Of course, such a move from Newsom would probably require he amend his recently-released four tier color system, which has already caused a bit of confusion.
While there is no guidance for theme parks and other such attractions at this point, the state’s general guidance on reopening says an activity or business’s tier depends on whether it can:
-Allow physical distance between individuals from different households
-Limit the number of people per square foot
-Limit time that an individual is at the business or activity
-Limit time of exposure
-Limit mixing of people from different households
-Limit amount of physical interactions of visitors/patrons
-Increase airflow (such as operating outdoors or opening windows and doors)
-Limit activities that are known to increase virus spread (like singing, shouting and heavy breathing)
Several of those indicators would seem difficult for parks, including the physical distance, time of exposure (a 30 minute pass to Disneyland?) and avoiding shouting or heavy breathing on rides that are meant to induce both.
Chairman of Disney Parks Experiences and Products Josh D’Amaro said late last month that the company has made progress on anti-COVID measures using technology throughout the park.
D’Amaro also said, “As soon as a date and those guidelines are set, I can tell you, we’re ready.”

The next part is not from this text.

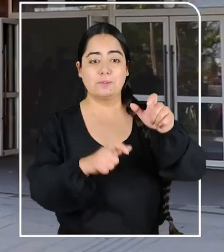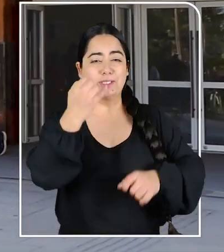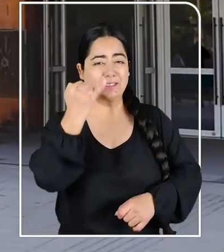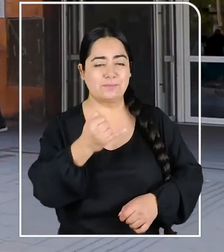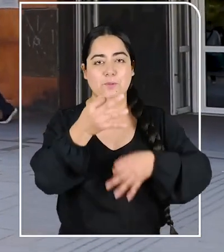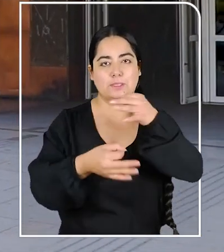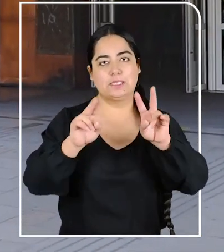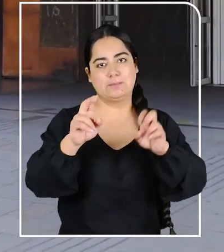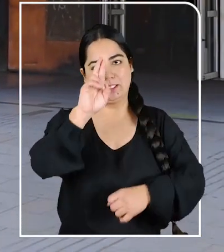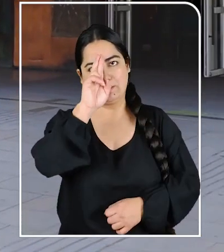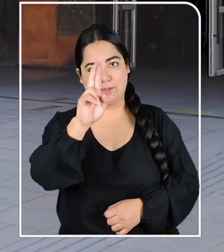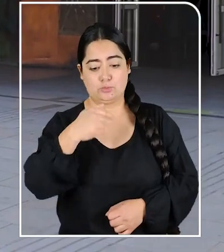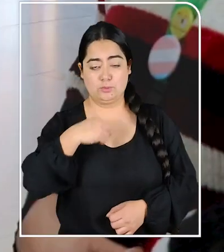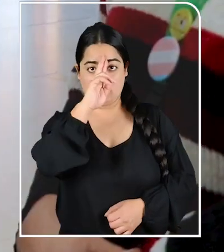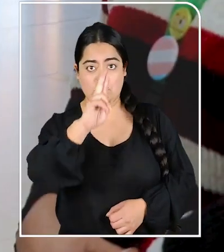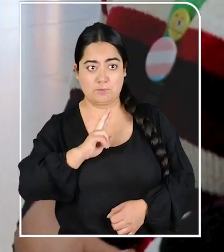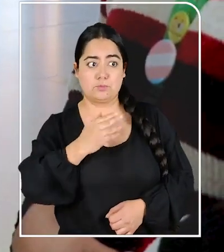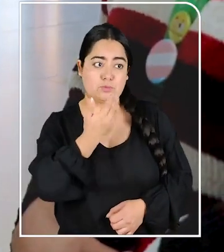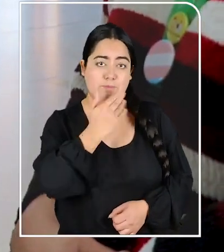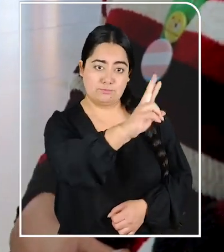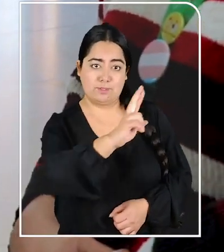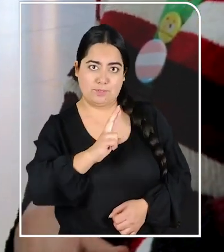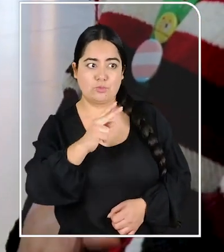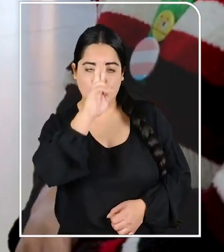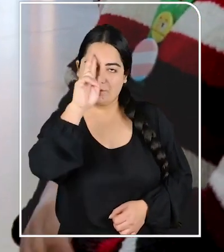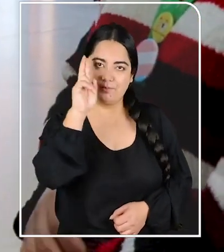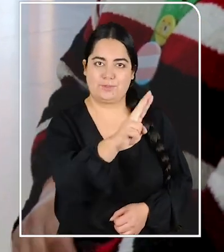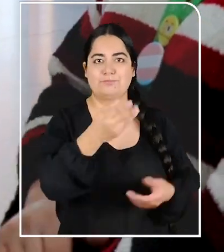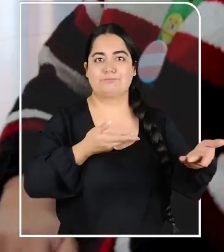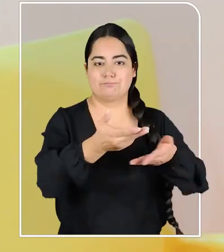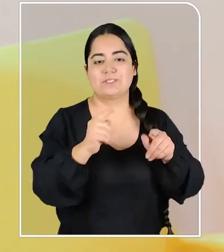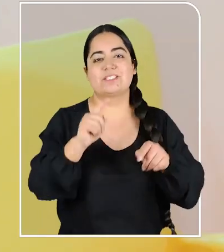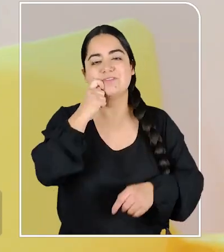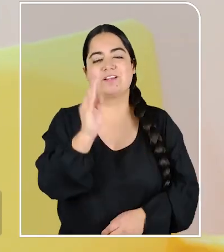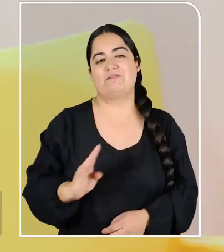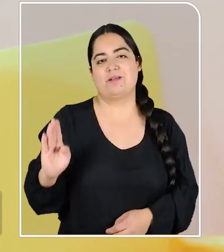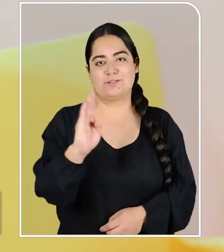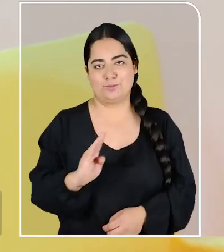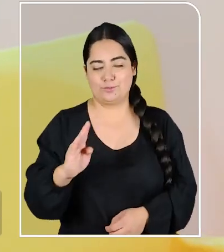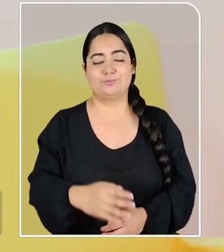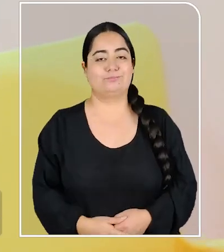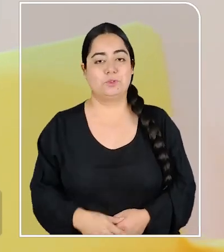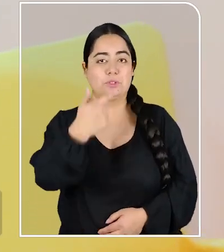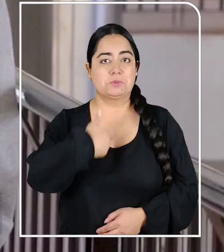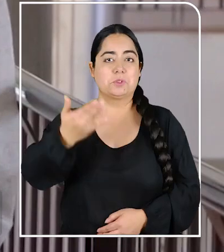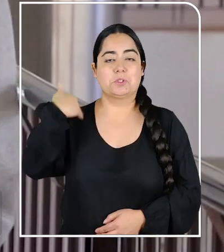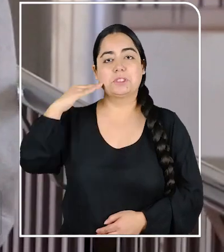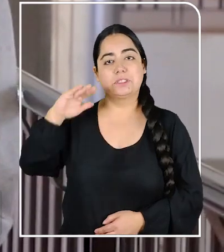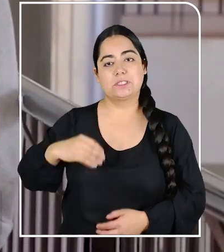Siempre se habla como del respeto. Si yo quiero que me respete, tú también tienes que respetarme, así como tú quieres que yo te respete. Son principios básicos que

Read the full CAPA statement below.
Because it is an industry that values safety above all else, six months ago California’s amusement parks and attractions made the difficult decision to close voluntarily in response to COVID – and the impacts have been devastating. Tens of thousands of jobs have been weighing in the balance; hundreds of millions of tax revenue that support critical local, state, and federal programs, lost; and local businesses that rely on amusement parks continue to struggle, with many closing permanently. Over those six months, parks crafted detailed plans to reopen – they include capacity reductions, face covering requirements, robust health and safety protocols for both guests and employees, and significant modifications to support physical distancing. These practices will promote health and safety in ways that many activities Californians are currently engaging in won’t. However, in order to reopen, parks require guidance from the state and that guidance has not been forthcoming. As evidenced by the many open amusement parks in the United States and around the world, visiting an attraction will not look the same as before COVID, but California’s amusement parks are ready to responsibly reopen.